▶ **INSTRUCTIONS TO FOLLOW**: Copy, from the material below, every line in which the word "green" can be found.

▶ **GIVEN INFORMATION**:
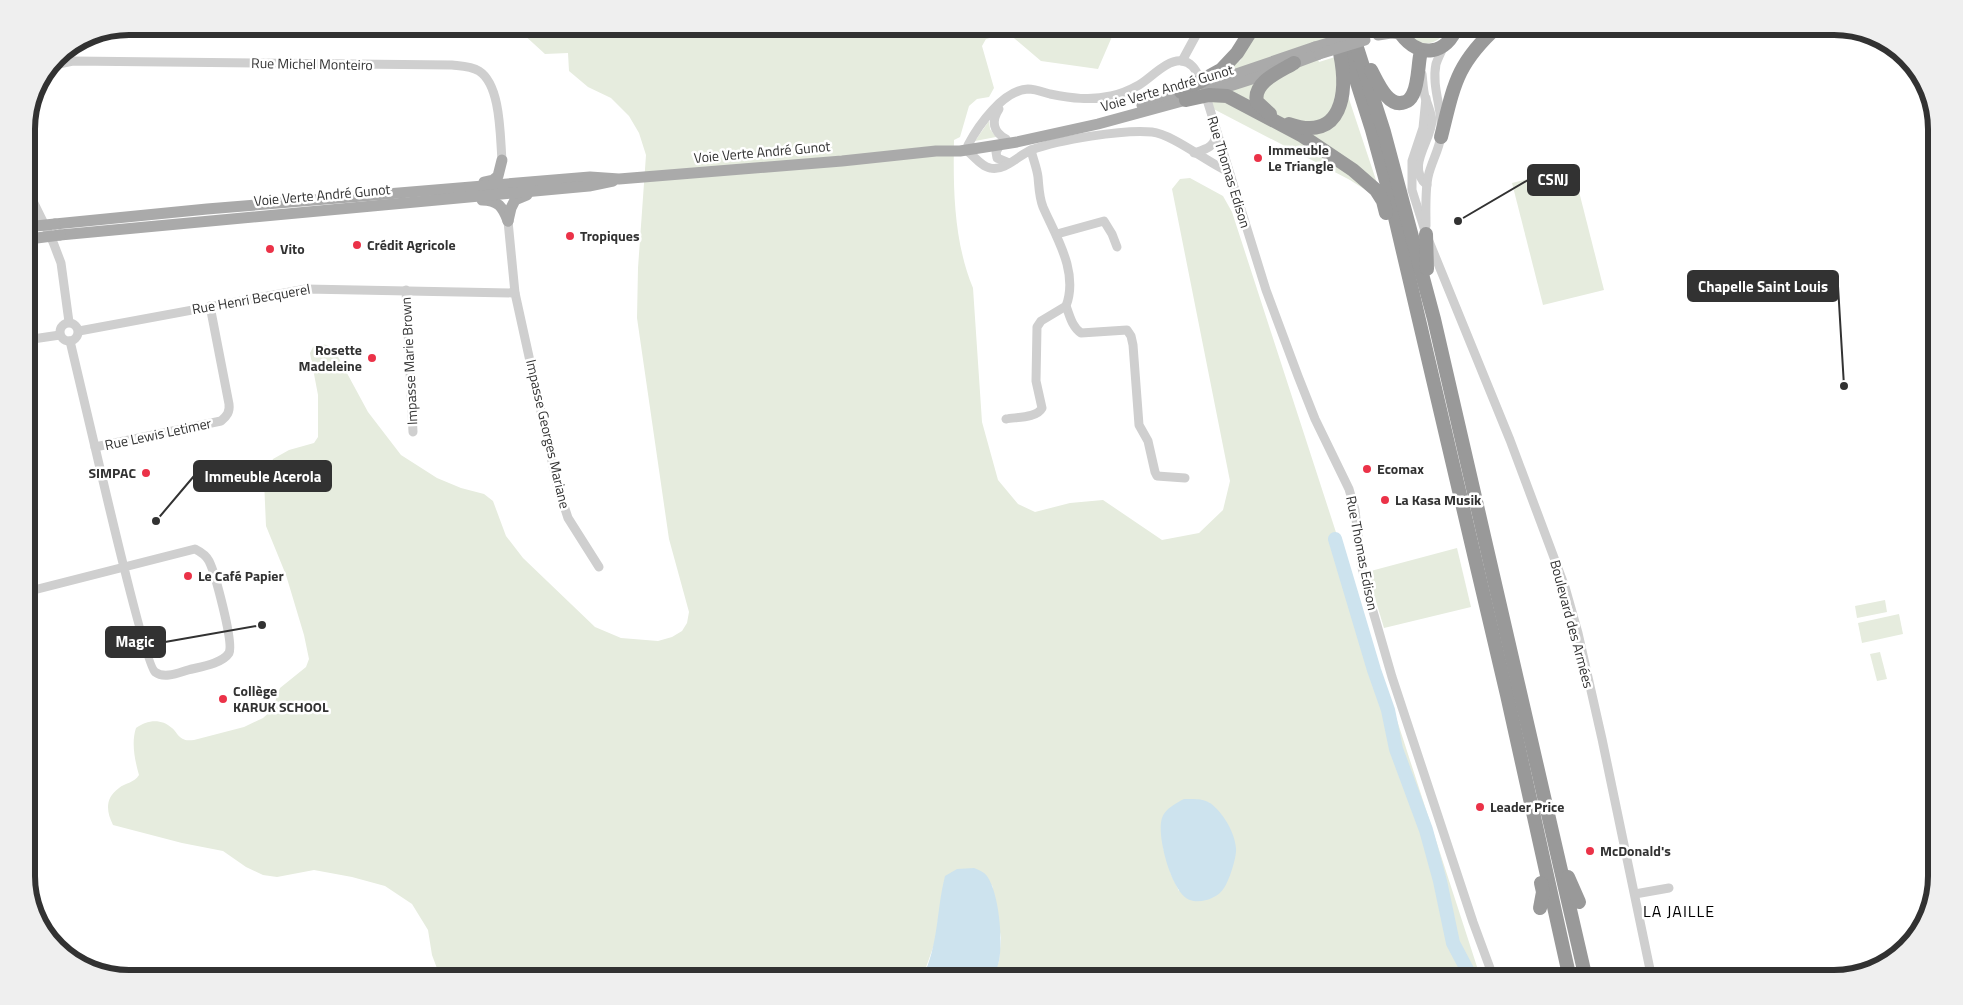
<svg xmlns="http://www.w3.org/2000/svg" width="1963" height="1005" font-family="'Titillium Web',sans-serif">
<style>
.green{fill:#e6ecde;fill-rule:evenodd}
.water{fill:#cde3ee}
.lines{fill:none;stroke-linecap:round;stroke-linejoin:round}
.river{stroke:#cde3ee;stroke-width:14}
.minor{stroke:#cfcfcf;stroke-width:9}
.major{stroke:#aaa;stroke-width:11}
.highway{stroke:#999;stroke-width:14}
.major-bridge{stroke:#aaa;stroke-width:11}
.poi-dot{fill:#eb3248;stroke:#fff;stroke-width:2}
.labels{text-anchor:middle;stroke-width:5;stroke-linejoin:round;paint-order:stroke}
.street-label{font-size:14px;fill:#323232;stroke:#fff}
.poi-label{font-size:14px;font-weight:bold;fill:#323232;stroke:#fff;text-anchor:start}
.quarter-label{font-size:16px;letter-spacing:1px;fill:#000;stroke:#fff}
.rim{fill:none;stroke:#323232;stroke-width:6}
.leader{fill:none;stroke:#323232;stroke-width:2}
.callout-dot{fill:#323232;stroke:#fff;stroke-width:2}
.callout{fill:#323232;stroke:#323232;stroke-width:2}
.callout-label{font-size:15px;text-anchor:middle;font-weight:bold;fill:#fff}
</style>
<rect width="100%" height="100%" fill="#fff"/>
<g class="green">
<path d="M506,26H1150L1114,32L1098,69L1041,61L1008,33L986,39L982,46L994,88L989,97L977,99L969,106L960,137L954,140C953,190 954,242 973,288L982,422L998,480L1018,504L1035,512L1070,503L1103,500L1162,540L1199,533L1223,510L1230,481L1172,189L1180,179L1190,178L1223,196L1232,212L1481,979H992L999,961L1001,938L992,885L938,920L936,939L922,979H441L432,955L428,930L412,904L385,886L352,877L314,870L277,877L263,875L246,867L223,851L182,843L113,825C106,811 105,798 119,788C125,783 134,783 139,775C135,761 131,743 136,728C147,720 161,718 172,728C176,731 178,737 183,739C186,741 190,740 194,740L244,727L263,718L272,710L280,688L306,667L309,659L304,635L286,575L266,526L264,480L273,459L289,450L314,443L318,437V395L310,353L313,347L319,344L327,345L335,351L368,412L401,455L437,478L461,488L484,494L493,501L506,536L523,558L595,627L621,638L658,641L672,637L682,631L687,623L689,612L669,539L637,318L638,268L646,155L639,133L629,116L611,98L588,87L569,71L568,53L545,54L522,33ZM1191,799L1210,803L1179,891L1171,874L1163,847Z"/>
<path d="M1259,26H1324L1329,39L1220,75L1232,65L1240,61Z"/>
<path d="M1405,26H1448C1439,49 1414,49 1405,26Z"/>
<path d="M1314,48L1319,62L1335,57L1383,201L1350,180L1181,92Z"/>
<path d="M989,121L990,129L996,137L975,141Z"/>
<path d="M1573,168L1604,290L1543,305L1512,183Z"/>
<path d="M1457,548L1471,607L1384,628L1367,572Z"/>
<path d="M1885,600L1887,612L1857,618L1855,606Z"/>
<path d="M1899,614L1903,634L1862,643L1858,623Z"/>
<path d="M1880,652L1887,679L1877,681L1870,654Z"/>
</g>
<g class="water">
<path d="M1184,799C1192,799 1203,798 1210,803C1223,812 1235,833 1236,848C1237,857 1229,881 1224,888C1218,898 1201,904 1190,900C1172,894 1156,835 1162,818C1165,809 1176,803 1184,799Z"/>
<path d="M974,868C979,870 984,872 987,876C999,893 1003,940 999,961C998,967 994,973 992,979H922C939,944 936,912 945,876L957,869Z"/>
</g>
<g class="lines">
<path class="river" d="M1335,539L1374,670L1388,710L1396,749L1426,830L1440,881L1453,943L1472,979"/>
<g class="minor">
<path d="M1182,61L1201,26"/>
<path d="M49,66L73,61L452,65C461,66 471,66 479,71C501,85 500,136 502,160"/>
<path d="M1422,74C1423,82 1423,89 1425,97C1428,105 1431,112 1432,120C1432,140 1405,167 1427,185"/>
<path d="M1426,98L1423,128L1412,161V190L1426,234L1510,440L1565,587L1578,633L1602,739L1652,979"/>
<path d="M1208,103L1266,290L1298,376L1315,419L1349,489L1355,510L1361,563L1368,594L1392,677L1473,922L1494,979"/>
<path d="M999,109C991,121 993,132 1006,139"/>
<path d="M968,145C978,126 1003,90 1028,89C1035,89 1043,92 1050,94C1071,98 1090,101 1111,96C1121,94 1130,90 1139,85C1151,78 1167,59 1182,61C1191,62 1195,69 1199,76"/>
<path d="M1000,145L996,152L997,158L1009,163"/>
<path d="M966,150C973,155 982,167 990,168C1004,172 1019,155 1031,150C1059,140 1123,129 1152,132C1172,134 1207,162 1229,172"/>
<path d="M1031,150C1033,159 1037,168 1038,177C1039,187 1039,197 1043,207C1056,237 1079,272 1066,306C1070,316 1072,327 1081,333L1127,330L1131,336L1133,345L1139,425L1148,441L1155,472L1157,476L1185,478"/>
<path d="M1194,153C1206,149 1215,147 1216,134"/>
<path d="M26,187L53,242L61,263L69,322"/>
<path d="M508,221L515,293L557,484L568,518L599,567"/>
<path d="M1426,226C1426,210 1425,192 1428,177C1431,163 1439,150 1441,136C1444,112 1431,88 1436,64C1438,58 1441,52 1444,46"/>
<path d="M1057,234L1104,221L1112,234L1117,247"/>
<path d="M406,290L413,432"/>
<circle cx="69" cy="332" r="9"/>
<path d="M79,331L306,289L515,293"/>
<path d="M26,340L60,335"/>
<path d="M1006,419C1017,417 1037,418 1042,408L1036,381L1037,327L1041,321L1066,306"/>
<path d="M95,447L221,421C227,416 230,412 229,404L210,306"/>
<path d="M26,592C83,577 139,563 195,549C201,552 206,555 209,561C215,573 234,643 229,653C222,664 199,667 188,670C178,673 164,679 155,672C146,666 105,489 99,464L95,447L70,341"/>
<path d="M1635,894L1669,888"/>
</g>
<g class="major">
<path d="M1378,35L1391,33L1401,34"/>
<path d="M1204,85L1315,47"/>
<path d="M1142,105L1189,90"/>
<path d="M484,182L493,180L498,176L502,160"/>
<path d="M482,200C498,200 503,207 508,221"/>
<path d="M508,221L511,208L515,200L527,195"/>
<path d="M55,224L207,209L590,177L619,179L842,161L936,151H960L1017,142L1098,124L1186,100L1258,77L1319,54"/>
<path d="M60,235L589,186L613,181"/>
</g>
<g class="highway">
<path d="M1339,26L1372,130L1389,192L1507,695L1570,979"/>
<path d="M1350,26L1384,132L1434,319L1586,979"/>
<path d="M1401,34C1419,59 1447,55 1457,26"/>
<path d="M1371,70C1377,81 1388,109 1405,102C1409,101 1411,98 1413,94C1418,84 1418,68 1420,56"/>
<path d="M1181,92L1221,70L1237,53L1254,26"/>
<path d="M1186,100L1209,95L1227,96L1301,135L1353,170L1376,190L1383,201L1386,213"/>
<path d="M1270,114L1257,102C1252,82 1281,71 1294,63"/>
<path d="M1289,124C1343,143 1348,92 1340,53"/>
<path d="M1441,137C1454,85 1456,64 1498,26"/>
<path d="M1426,234L1427,269"/>
<path d="M1568,877L1579,902"/>
<path d="M1540,908L1543,892L1541,883"/>
</g>
<g class="major-bridge">
<path d="M1315,47L1375,29"/>
<path d="M1319,54L1365,40"/>
<path d="M26,227L55,224"/>
<path d="M29,239L60,235"/>
</g>
</g>
<g class="poi-dot">
<circle cx="1258" cy="158" r="5"/>
<circle cx="570" cy="236" r="5"/>
<circle cx="357" cy="245" r="5"/>
<circle cx="270" cy="249" r="5"/>
<circle cx="372" cy="358" r="5"/>
<circle cx="1367" cy="469" r="5"/>
<circle cx="146" cy="473" r="5"/>
<circle cx="1385" cy="500" r="5"/>
<circle cx="188" cy="576" r="5"/>
<circle cx="223" cy="699" r="5"/>
<circle cx="1480" cy="807" r="5"/>
<circle cx="1590" cy="851" r="5"/>
</g>
<g class="labels">
<g class="street-label">
<text transform="translate(312 64) rotate(1)" y="5">Rue Michel Monteiro</text>
<text transform="translate(1167 88) rotate(-16)" y="5">Voie Verte André Gunot</text>
<text transform="translate(762 152) rotate(-5)" y="5">Voie Verte André Gunot</text>
<text transform="translate(1229 172) rotate(73)" y="5">Rue Thomas Edison</text>
<text transform="translate(322 195) rotate(-5)" y="5">Voie Verte André Gunot</text>
<text transform="translate(251 299) rotate(-10)" y="5">Rue Henri Becquerel</text>
<text transform="translate(409 361) rotate(-93)" y="5">Impasse Marie Brown</text>
<text transform="translate(158 434) rotate(-12)" y="5">Rue Lewis Letimer</text>
<text transform="translate(548 434) rotate(77)" y="5">Impasse Georges Mariane</text>
<text transform="translate(1362 553) rotate(79)" y="5">Rue Thomas Edison</text>
<text transform="translate(1572 624) rotate(75)" y="5">Boulevard des Armées</text>
</g>
<g class="poi-label">
<text x="1268" y="155">Immeuble<tspan x="1268" dy="16">Le Triangle</tspan></text>
<text x="580" y="241">Tropiques</text>
<text x="367" y="250">Crédit Agricole</text>
<text x="280" y="254">Vito</text>
<text x="362" y="355" text-anchor="end">Rosette<tspan x="362" dy="16">Madeleine</tspan></text>
<text x="1377" y="474">Ecomax</text>
<text x="136" y="478" text-anchor="end">SIMPAC</text>
<text x="1395" y="505">La Kasa Musik</text>
<text x="198" y="581">Le Café Papier</text>
<text x="233" y="696">Collège<tspan x="233" dy="16">KARUK SCHOOL</tspan></text>
<text x="1490" y="812">Leader Price</text>
<text x="1600" y="856">McDonald's</text>
</g>
<g class="quarter-label">
<text x="1679" y="917">LA JAILLE</text>
</g>
</g>
<path d="M0 0H1963V1005H0ZM129 35H1834A94 94 0 0 1 1928 129V876A94 94 0 0 1 1834 970H129A94 94 0 0 1 35 876V129A94 94 0 0 1 129 35Z" fill="#efefef" fill-rule="evenodd"/>
<path class="rim" d="M129 35H1834A94 94 0 0 1 1928 129V876A94 94 0 0 1 1834 970H129A94 94 0 0 1 35 876V129A94 94 0 0 1 129 35Z"/>
<path class="leader" d="M1458 221L1528 180M1844 386L1838 286M156 521L194 476M262 625L165 642"/>
<g class="callout-dot">
<circle cx="1458" cy="221" r="5"/>
<circle cx="1844" cy="386" r="5"/>
<circle cx="156" cy="521" r="5"/>
<circle cx="262" cy="625" r="5"/>
</g>
<g class="callout">
<rect x="1528" y="165" width="51" height="30" rx="5"/>
<rect x="1688" y="271" width="150" height="30" rx="5"/>
<rect x="194" y="461" width="137" height="30" rx="5"/>
<rect x="106" y="627" width="59" height="30" rx="5"/>
</g>
<g class="callout-label">
<text x="1553" y="185">CSNJ</text>
<text x="1763" y="292">Chapelle Saint Louis</text>
<text x="263" y="482">Immeuble Acerola</text>
<text x="135" y="647">Magic</text>
</g>
</svg>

▶ **REPLY**:
.green{fill:#e6ecde;fill-rule:evenodd}
<g class="green">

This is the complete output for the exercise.